Lesson 14

This number talk encourages students to rely on what they know about structure, patterns, decimal multiplication, and properties of operations to solve a problem mentally. Only two problems are given here so there is time to share many strategies and make connections between them.

Display one problem at a time. Give students 1 minute of quiet think time per problem, and ask students to give a signal when they have an answer and a strategy. Follow with a whole-class discussion.

Ask students to share their strategies for each problem. Record and display their explanations for all to see. If not mentioned by students, ask if or how the given factors impacted their strategy choice. To involve more students in the conversation, consider asking:

• Who can restate ___’s reasoning in a different way?
• Did anyone solve the problem the same way but would explain it differently?
• Did anyone solve the problem in a different way?
• Does anyone want to add on to _____’s strategy?
• Do you agree or disagree? Why?

In this activity, students solve percentage problems in the context of shopping. Students consider how discounts described as percentages translate into reduced prices and the other way around. (In other words, they find \(A\) and \(C\) where \(A\%\) of \(B\) is \(C\)). In each problem, students need to first determine what value is associated with 100% and reason accordingly.

Students may choose to use double number lines or tables or simply reason without using a particular representation.
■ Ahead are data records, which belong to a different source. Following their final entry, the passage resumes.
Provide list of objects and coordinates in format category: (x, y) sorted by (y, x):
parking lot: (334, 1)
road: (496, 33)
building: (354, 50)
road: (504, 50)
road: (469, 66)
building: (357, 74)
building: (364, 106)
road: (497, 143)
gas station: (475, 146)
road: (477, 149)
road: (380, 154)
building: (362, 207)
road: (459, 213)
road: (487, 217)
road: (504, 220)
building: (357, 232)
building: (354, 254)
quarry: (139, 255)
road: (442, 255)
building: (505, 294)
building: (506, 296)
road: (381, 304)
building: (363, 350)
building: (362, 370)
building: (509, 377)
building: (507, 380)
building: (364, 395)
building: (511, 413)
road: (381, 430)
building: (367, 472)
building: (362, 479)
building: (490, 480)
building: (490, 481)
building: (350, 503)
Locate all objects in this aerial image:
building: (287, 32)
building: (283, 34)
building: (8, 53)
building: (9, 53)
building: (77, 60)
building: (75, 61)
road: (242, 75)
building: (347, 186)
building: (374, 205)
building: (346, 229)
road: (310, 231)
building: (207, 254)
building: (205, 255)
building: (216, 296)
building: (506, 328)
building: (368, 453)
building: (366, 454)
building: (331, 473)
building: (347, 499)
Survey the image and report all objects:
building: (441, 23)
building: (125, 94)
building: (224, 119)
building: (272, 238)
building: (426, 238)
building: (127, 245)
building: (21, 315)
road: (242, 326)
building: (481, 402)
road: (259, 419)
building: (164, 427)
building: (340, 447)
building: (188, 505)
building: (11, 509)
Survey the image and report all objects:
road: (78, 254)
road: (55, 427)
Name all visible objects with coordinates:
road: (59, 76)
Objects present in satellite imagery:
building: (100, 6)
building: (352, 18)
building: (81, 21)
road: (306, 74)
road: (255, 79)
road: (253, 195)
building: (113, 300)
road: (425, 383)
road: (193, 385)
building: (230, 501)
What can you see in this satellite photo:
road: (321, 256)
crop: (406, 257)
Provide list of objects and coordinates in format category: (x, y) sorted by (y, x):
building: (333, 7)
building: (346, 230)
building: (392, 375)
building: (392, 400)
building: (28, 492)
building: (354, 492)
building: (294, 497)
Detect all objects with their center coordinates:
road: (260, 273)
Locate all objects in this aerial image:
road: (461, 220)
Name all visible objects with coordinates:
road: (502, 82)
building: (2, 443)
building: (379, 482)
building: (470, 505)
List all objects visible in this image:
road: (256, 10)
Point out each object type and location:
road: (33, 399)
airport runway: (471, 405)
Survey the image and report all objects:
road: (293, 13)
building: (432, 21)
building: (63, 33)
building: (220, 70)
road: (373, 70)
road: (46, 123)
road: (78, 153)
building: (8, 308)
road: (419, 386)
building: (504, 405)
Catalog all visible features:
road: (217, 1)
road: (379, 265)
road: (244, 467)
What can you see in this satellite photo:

For instance, to find 10% of $15 they may first find 50% by dividing $15 by 2, and then divide the resulting $7.50 by 5 to obtain 10% of $15. Those who have internalized the structure of percentages may be able to multiply or divide even more efficiently (e.g., \(15 \boldcdot \frac{1}{10} = 1.5\), or \(15 \div 10 = 1.5\)). These strategies will be investigated more in the next lesson. For now, encourage students to also explain their reasoning with a double number line or table.

As students work, identify students who use different strategies so that they can share later.

Display some coupons for all to see. Point out that some coupons specify amounts to be taken off in dollars (e.g., $5 off) and some specify percentages (e.g.,10% off). Tell students that they will solve a couple of shopping problems that involve discounts.

Give students quiet think time to complete the activity and then time to share their explanation with a partner.

Since the first question asks students to find the dollar amount, some students may think that $6 is the answer to the second question and not realize that it is asking them to find the percentage. Also, some students may try to find the sale price on the first question and the percentage of the sale price on the second question, instead of the discount and the percentage of the discount. Encourage them to revisit the questions or clarify what the questions ask.

Select students who used different representations: first a tape diagram, then a double number line or a table (or both, time permitting). As students explain, illustrate and display those representations for all to see. If no students mention using a double number line or a table, demonstrate at least one of these methods. When discussing double number lines (or tables), ask students if the same double number line (or table) could be used to solve both problems and discuss why not. Emphasize the fact that two separate double number lines (or tables) are necessary because the value for 100% is different in each case.

In this info gap activity, students find both \(A\) and \(C\) (where \(A\%\) of \(B\) is \(C\)) in the context of buying a music device. The value of \(B\) is different in each of the two questions about the music device, so students who choose to draw diagrams or tables need to draw two. When answering the second question—expressing \$24 as a percentage of \$25—students may notice that drawing a complete double number line diagram with all 25 tick marks is rather time consuming. Encourage students to look for and make use of any noticeable structure (MP7) or pattern (MP8) to help them solve more efficiently.

Some students may, for example, see that if \$25 corresponds to 100%, then each dollar—and thus each tick mark—is \(100 \div 25\) or 4. They can then bypass drawing the rest of the tick marks and simply multiply \(4 \boldcdot 24\) to obtain 96. Some may notice that \$24 is \$1 away from \$25 and simply subtract the corresponding percentage from 100% (\(100 - 4 = 96\)). A table provides another efficient structure for reasoning about this. Monitor for students who use different strategies.

The info gap structure requires students to make sense of problems by determining what information is necessary, and then to ask for information they need to solve it. This may take several rounds of discussion if their first requests do not yield the information they need (MP1). It also allows them to refine the language they use and ask increasingly more precise questions until they get the information they need (MP6).

Here is the text of the cards for reference and planning:

Note: If time is short, the second set of cards can be considered optional. It would be better for students to thoroughly understand one of these problems than to rush through both of them with less understanding.

Arrange students in groups of 2. In each group, distribute the first problem card to one student and a data card to the other student. After debriefing on the first problem, distribute the cards for the second problem, in which students switch roles.

Select students with different strategies to share their approaches to the first question, starting with less efficient methods and ending with more efficient methods. Then, ask the class to predict how the same strategies might be used to solve the second question, and how the second problem could be solved more quickly.